* [Texto de estudio]:
++++++++

Contagio Emocional

Las emociones se contagian. Resulta extremadamente sencillo que, sin darnos cuenta, acabemos participando y realizando determinadas conductas por simple proximidad a una fuente emocional. La regla es clara: a mayor potencia o intensidad emocional del otro (u otros), más fácilmente acabamos asimilando el sentimiento que emiten y, por tanto, compartiéndolo. Son claros ejemplos de lo anterior lo que sucede en cualquier aglomeración de personas; eventos deportivos, manifestaciones e, incluso, pequeñas reuniones familiares. De hecho, tampoco resulta necesario una multitud para que se produzca el contagio emocional. Es suficiente que haya empatía, para que una emoción se comparta. ¿Quién puede resistirse a la tristeza o la alegría que siente un ser querido? Basta con que haya interacción entre personas para que, como buenos vasos comunicantes, las emociones se contagien.

El que más o el que menos ha vivido una situación de contagio emocional. Yo que no juego a la lotería, he de reconocer que, en Navidad, cuando veo por la televisión a personas que han sido agraciadas con un premio, no puedo evitar ponerme contento por ellas y, en cierto modo, emocionarme a ver su alegría. De hecho, el arte, en sus diversas variantes, suele aprovecharse de la facilidad como se transfieren las emociones entre las personas. De ahí que podamos llorar viendo una película de corte dramático (de esas que empiezan diciendo que están basadas en hechos reales), o sentir miedo, o cierta ansiedad, al escuchar la música de la típica escena de la ducha de la película Psicosis de Hitchcock. En realidad, el poder del arte reside en su capacidad para producirnos emociones y estados de ánimo. Si algo no nos hace sentir, pasa irremediablemente a ser invisible, a no tener significado para nosotros.

++++++++

* [Tarea a realizar]: Retoma el texto de arriba sobre el contagio emocional y sigue escribiéndolo justo después de su última frase.

* [Material proporcionado]:
++++++++

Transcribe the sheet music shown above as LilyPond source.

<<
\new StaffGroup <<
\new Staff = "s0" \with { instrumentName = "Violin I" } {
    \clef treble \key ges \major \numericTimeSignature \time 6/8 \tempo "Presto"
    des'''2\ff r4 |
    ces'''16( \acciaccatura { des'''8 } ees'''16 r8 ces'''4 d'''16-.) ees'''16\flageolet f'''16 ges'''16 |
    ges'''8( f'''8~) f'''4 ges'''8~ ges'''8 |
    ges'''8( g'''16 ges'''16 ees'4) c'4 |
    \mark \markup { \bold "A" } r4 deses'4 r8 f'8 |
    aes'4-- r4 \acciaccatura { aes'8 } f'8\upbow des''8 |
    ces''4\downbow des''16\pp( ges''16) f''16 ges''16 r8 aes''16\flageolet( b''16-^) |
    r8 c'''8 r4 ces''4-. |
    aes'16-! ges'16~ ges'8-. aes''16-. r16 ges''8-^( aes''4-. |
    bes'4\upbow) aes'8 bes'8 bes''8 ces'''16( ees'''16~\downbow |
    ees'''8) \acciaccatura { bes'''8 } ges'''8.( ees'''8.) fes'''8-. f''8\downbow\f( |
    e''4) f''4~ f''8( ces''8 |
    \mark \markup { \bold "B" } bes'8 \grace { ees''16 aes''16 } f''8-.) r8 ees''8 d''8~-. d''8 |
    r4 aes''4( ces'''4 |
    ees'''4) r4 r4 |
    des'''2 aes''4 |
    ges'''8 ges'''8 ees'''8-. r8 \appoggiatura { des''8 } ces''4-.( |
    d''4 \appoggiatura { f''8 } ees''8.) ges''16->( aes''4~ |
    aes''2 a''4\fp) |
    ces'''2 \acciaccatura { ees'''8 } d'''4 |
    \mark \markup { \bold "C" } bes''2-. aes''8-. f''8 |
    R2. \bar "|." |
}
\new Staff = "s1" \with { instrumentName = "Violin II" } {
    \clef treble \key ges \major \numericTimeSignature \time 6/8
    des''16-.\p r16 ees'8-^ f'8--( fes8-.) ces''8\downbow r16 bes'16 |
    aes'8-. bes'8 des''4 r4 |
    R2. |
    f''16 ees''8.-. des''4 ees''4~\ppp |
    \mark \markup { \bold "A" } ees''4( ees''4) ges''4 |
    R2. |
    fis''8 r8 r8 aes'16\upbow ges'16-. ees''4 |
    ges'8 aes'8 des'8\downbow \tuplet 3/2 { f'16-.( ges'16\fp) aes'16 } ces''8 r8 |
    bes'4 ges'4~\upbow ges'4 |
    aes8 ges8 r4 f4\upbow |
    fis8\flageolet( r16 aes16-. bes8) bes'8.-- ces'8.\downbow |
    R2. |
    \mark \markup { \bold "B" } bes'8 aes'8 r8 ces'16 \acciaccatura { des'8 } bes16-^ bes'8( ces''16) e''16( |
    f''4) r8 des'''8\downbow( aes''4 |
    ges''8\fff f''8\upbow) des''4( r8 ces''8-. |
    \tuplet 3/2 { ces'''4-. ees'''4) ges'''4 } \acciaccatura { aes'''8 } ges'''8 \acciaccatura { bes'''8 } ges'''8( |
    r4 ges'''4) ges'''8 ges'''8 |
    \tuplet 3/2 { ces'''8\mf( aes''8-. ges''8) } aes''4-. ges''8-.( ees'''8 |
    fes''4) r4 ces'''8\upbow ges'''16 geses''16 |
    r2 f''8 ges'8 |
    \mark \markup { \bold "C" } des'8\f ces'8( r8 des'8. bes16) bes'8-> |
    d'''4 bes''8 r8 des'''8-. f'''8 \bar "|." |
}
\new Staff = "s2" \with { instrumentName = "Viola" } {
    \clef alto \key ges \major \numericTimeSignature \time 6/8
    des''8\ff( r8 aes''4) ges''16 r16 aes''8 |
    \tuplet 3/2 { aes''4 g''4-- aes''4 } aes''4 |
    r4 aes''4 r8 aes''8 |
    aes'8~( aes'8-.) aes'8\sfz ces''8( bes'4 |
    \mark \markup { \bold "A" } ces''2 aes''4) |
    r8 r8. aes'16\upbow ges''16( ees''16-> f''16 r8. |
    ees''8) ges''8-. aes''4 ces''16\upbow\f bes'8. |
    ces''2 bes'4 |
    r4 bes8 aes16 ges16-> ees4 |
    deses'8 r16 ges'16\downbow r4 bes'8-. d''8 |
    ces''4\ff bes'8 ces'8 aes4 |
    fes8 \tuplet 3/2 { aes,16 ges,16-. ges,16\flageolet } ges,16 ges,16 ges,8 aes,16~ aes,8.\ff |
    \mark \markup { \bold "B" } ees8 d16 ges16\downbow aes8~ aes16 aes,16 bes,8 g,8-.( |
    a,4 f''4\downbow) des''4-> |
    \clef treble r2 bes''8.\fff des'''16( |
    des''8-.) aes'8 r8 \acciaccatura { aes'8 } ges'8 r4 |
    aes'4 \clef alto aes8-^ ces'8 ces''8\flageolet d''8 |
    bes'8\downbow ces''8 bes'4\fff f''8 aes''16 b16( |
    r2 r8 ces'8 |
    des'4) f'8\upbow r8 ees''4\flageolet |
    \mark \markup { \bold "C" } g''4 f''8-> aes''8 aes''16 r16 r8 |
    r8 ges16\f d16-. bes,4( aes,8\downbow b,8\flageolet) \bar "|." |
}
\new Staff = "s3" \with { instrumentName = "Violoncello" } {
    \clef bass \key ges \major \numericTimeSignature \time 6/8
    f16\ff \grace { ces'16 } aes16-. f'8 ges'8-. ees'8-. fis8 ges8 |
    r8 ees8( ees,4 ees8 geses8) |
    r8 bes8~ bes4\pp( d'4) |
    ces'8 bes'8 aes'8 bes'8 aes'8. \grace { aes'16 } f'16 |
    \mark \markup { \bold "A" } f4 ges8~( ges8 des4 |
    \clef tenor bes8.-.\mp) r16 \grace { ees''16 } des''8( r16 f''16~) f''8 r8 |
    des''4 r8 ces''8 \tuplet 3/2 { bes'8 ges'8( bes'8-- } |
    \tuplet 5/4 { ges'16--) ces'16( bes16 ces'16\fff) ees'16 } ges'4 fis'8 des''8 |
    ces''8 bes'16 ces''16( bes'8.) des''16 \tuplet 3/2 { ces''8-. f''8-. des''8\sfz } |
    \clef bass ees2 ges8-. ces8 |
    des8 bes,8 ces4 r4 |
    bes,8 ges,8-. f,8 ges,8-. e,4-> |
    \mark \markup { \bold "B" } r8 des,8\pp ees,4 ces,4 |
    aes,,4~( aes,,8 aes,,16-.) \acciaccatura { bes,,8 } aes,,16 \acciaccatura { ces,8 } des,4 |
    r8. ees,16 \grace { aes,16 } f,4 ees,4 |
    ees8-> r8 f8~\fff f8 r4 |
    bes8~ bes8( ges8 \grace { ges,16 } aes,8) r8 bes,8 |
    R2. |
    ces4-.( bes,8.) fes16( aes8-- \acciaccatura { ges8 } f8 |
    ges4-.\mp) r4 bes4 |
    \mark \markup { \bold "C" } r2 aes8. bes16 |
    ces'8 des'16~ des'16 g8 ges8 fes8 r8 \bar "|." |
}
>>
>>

++++++++

* [Resultado del ejercicio]:
El responsable de la capacidad de contagio de las emociones es nuestro cerebro social. En concreto, la existencia de las denominadas neuronas espejo o especulares, las cuales se suelen activar al ver como otra persona realiza una acción (siempre que antes ésta haya sido realizada por nosotros). No vale cualquier acción, sino que resulta imprescindible que se trate de una conducta conocida emocionalmente, que sepamos la emotividad o los sentimientos que comporta llevarla a cabo, para poderla sentir con solo observarla. Es entonces cuando, basta con ver al otro realizarla (y no tiene por qué ser exclusivamente una persona, también nos sucede viendo conductas en lo animales), para que aparezca la empatía y compartamos emocionalidad. De ahí que el contagio emocional acontezca de forma automática, que sea un mecanismo inconsciente e instantáneo y, por tanto, imposible de controlar, que irremisiblemente nos transporte a sentir lo que el otro siente por mucho que intentemos reprimirnos o autonegarnos la emoción. Porque, las emociones, además de herramienta informativa, existen para poder ser compartidas. La alegría no sería igual si no pudiésemos compartirla. Cualquier logro, por importante que sea, se quedaría en nada si no tuviésemos a alguien próximo que se alegre con nosotros. Y, aunque en ocasiones los contagios emocionales puedan producir calamidades (pandemias, guerras, situaciones de pánico, de nostalgia o incluso cierta depresión grupal por lo que un día fuimos y hemos dejado de ser), el precio que nos toca pagar por ello queda compensado con creces si nos paramos a recordar todas aquellas otras situaciones en las que compartir emociones con los demás, ser “contaminados”, nos ha procurado satisfacción. Momentos que, como los de sufrimiento, forman parte de nuestra existencia y sin los cuales, posiblemente, casi nada tendría sentido.